In the text about the Spectrum art book series, which company produced the first twenty volumes?

Reading text |
* START *
Spectrum: The Best In Contemporary Fantastic Art is a large full color book series which showcases fantasy, science fiction, and horror-themed art in eight categories as selected by a rotating jury from an annual competition.

History 
Spectrum was initially conceived by Arnie Fenner and Cathy Fenner. Inspired by the popularity of Tomorrow and Beyond, an image anthology edited by Ian Summers in 1978, the annual publication from The Society of Illustrators, and with very successful exhibitions devoted to fantastic art at the New Britain Museum of American Art (1980), and at the Society of Illustrators (1984), the Fenners decided that a volume focusing on the popular genre was justified.
 
A Call For Entries was mailed to the arts community and a jury of professional artists convened to make selections from the work submitted in Initially six categories: Advertising, Book, Comics, Editorial, Institutional, and Unpublished; the results appeared in the first full color book, Spectrum 1, published by Underwood Books in 1994. Later two additional categories were added: Dimensional and Concept Art. A new installment in the Spectrum series has appeared every year since. Underwood Books produced the first twenty volumes.

Feature articles and reviews have been written about the series in such industry publications such as Locus, Realms of Fantasy and Airbrush Art & Action as well as general publications such as the Kansas City Star newspaper and The Post Newspapers - Medina Edition 
 
In 2013, the Fenners semi-retired and licensed the competition and book to John Fleskes, who continues to edit and publish the series under the Flesk Publications imprint.

Awards

Spectrum has had nominations for, and has won, many industry awards over its history. Among them are:

Won the Locus Award for Art Book.

Nominated for the Hugo Award for best Nonfiction Book.

Won the Chesley Award for Art Direction.

Won the World Fantasy Award for Special Award, Professional.

The Selection Process 
 
Every year, a Call For Entries poster is sent out to anyone who requests it; a different popular illustrator provides the poster art each year. Among past poster artists are Frank Frazetta, Phil Hale, Rebecca Guay, and Brom.  Notice of the competition is also made via the internet, social media and through email. Submissions are made to the website in digital form by an announced deadline.
 
A jury of award-winning artists and art directors physically assembles in Kansas City to view and judge the submissions rather than have them vote in isolation from home via the internet.
 
The jury casts anonymous votes on all of the submissions and simultaneously nominates works for award consideration; a group discussion follows the conclusion of voting to present a Gold and a Silver award in each category.  Artworks that receive a simple majority of votes—3 out of 5—are included in the book.
 
All artists selected for publication receive a copy of the book at no expense to them; Spectrum was the first annual to give each included artist a book.

Spectrum Fantastic Art Live!
* END *
Record extracts |
* START *
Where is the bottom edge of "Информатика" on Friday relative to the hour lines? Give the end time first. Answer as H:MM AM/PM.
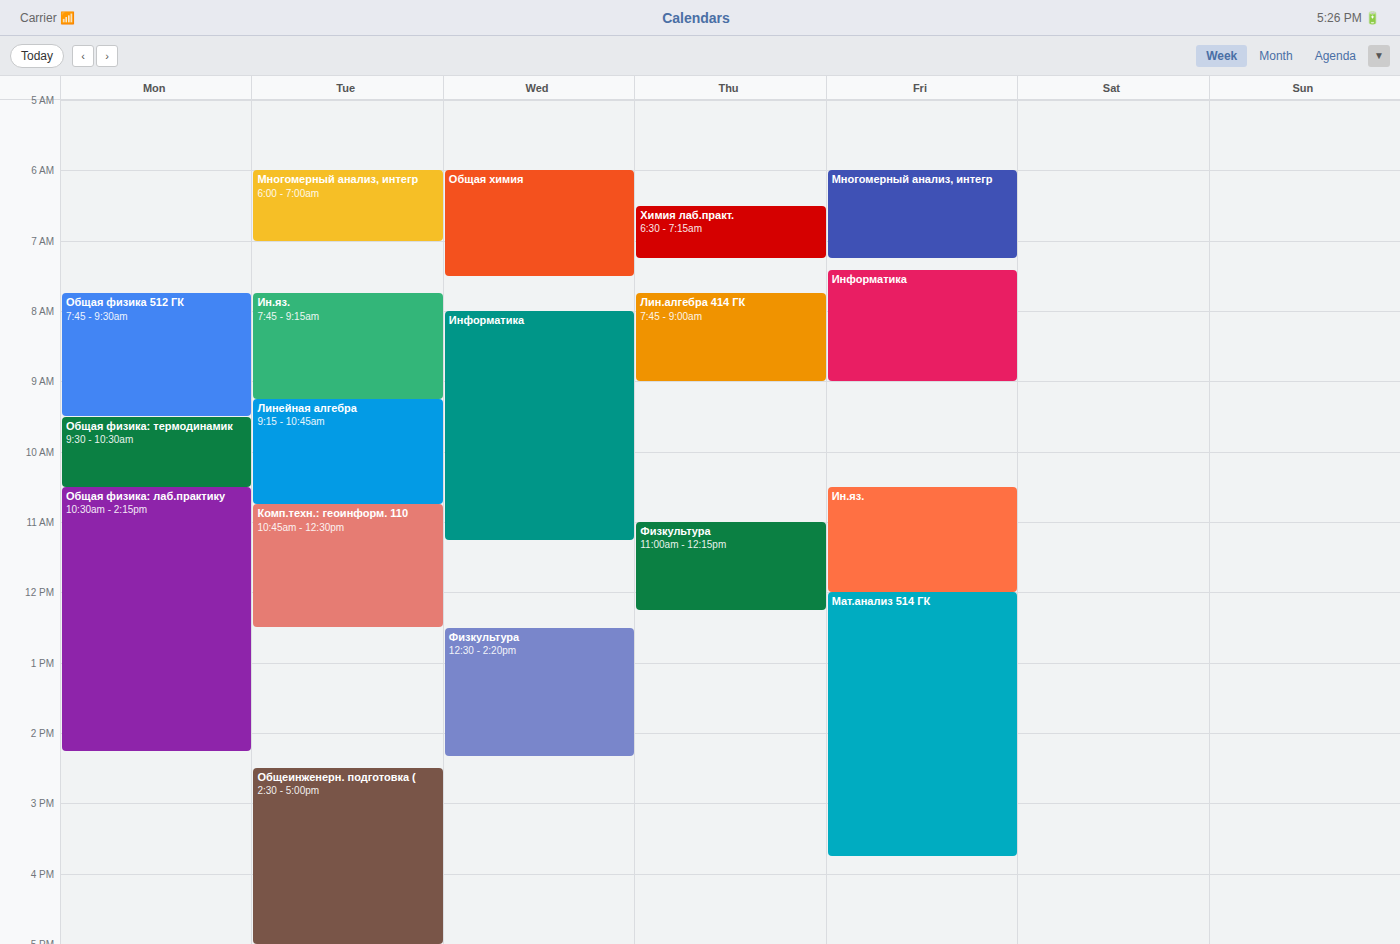
9:00 AM -- exactly on the 9 AM line.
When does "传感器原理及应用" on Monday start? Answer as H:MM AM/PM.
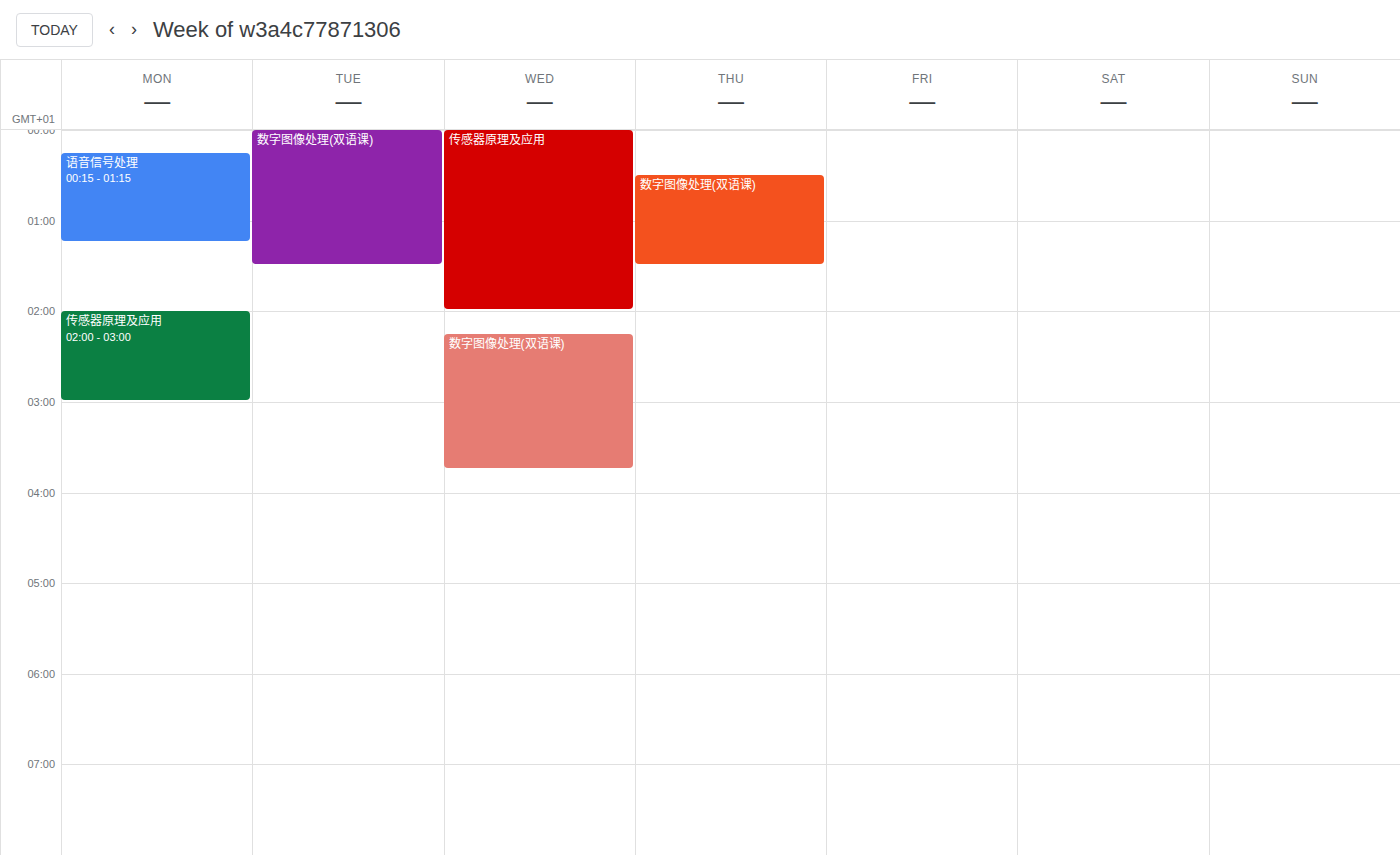
2:00 AM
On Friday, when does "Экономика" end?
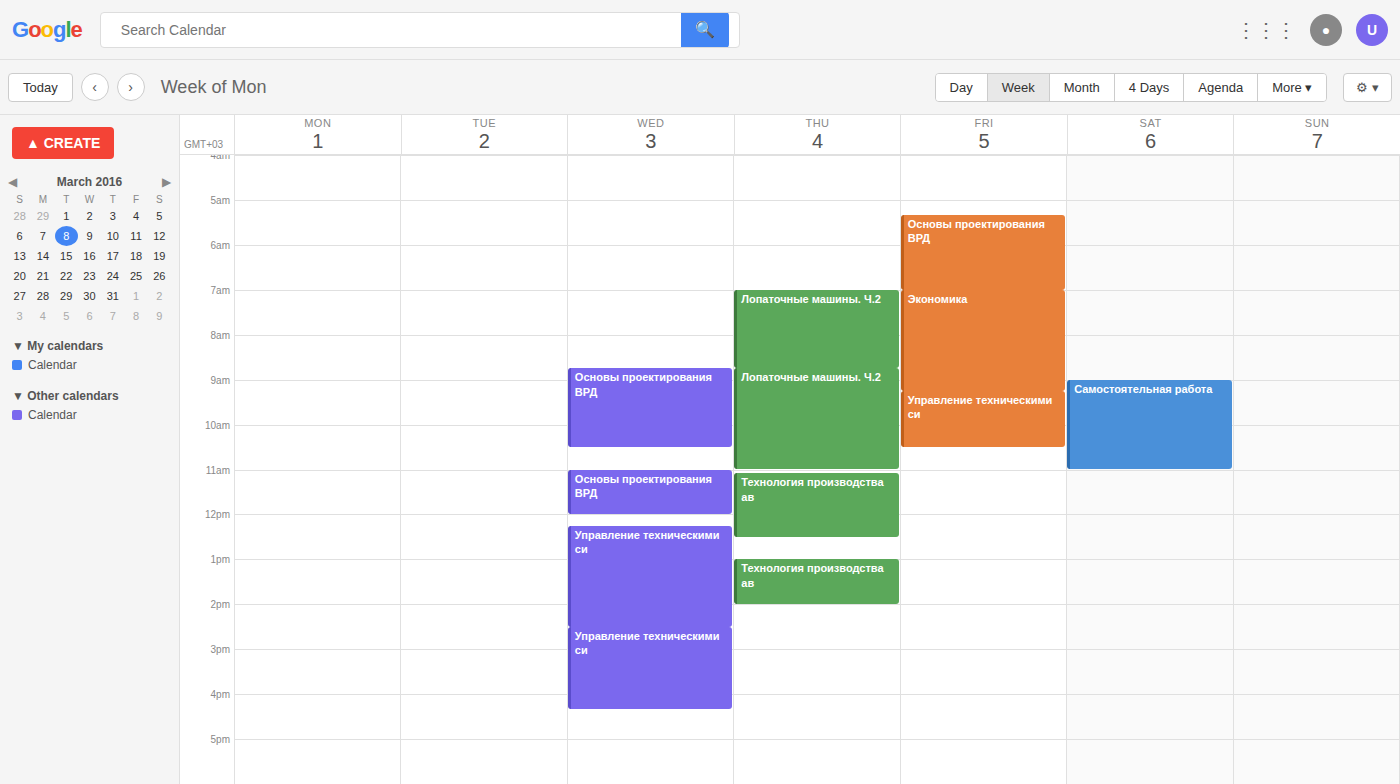
9:15 AM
* END *
Complete response | Underwood Books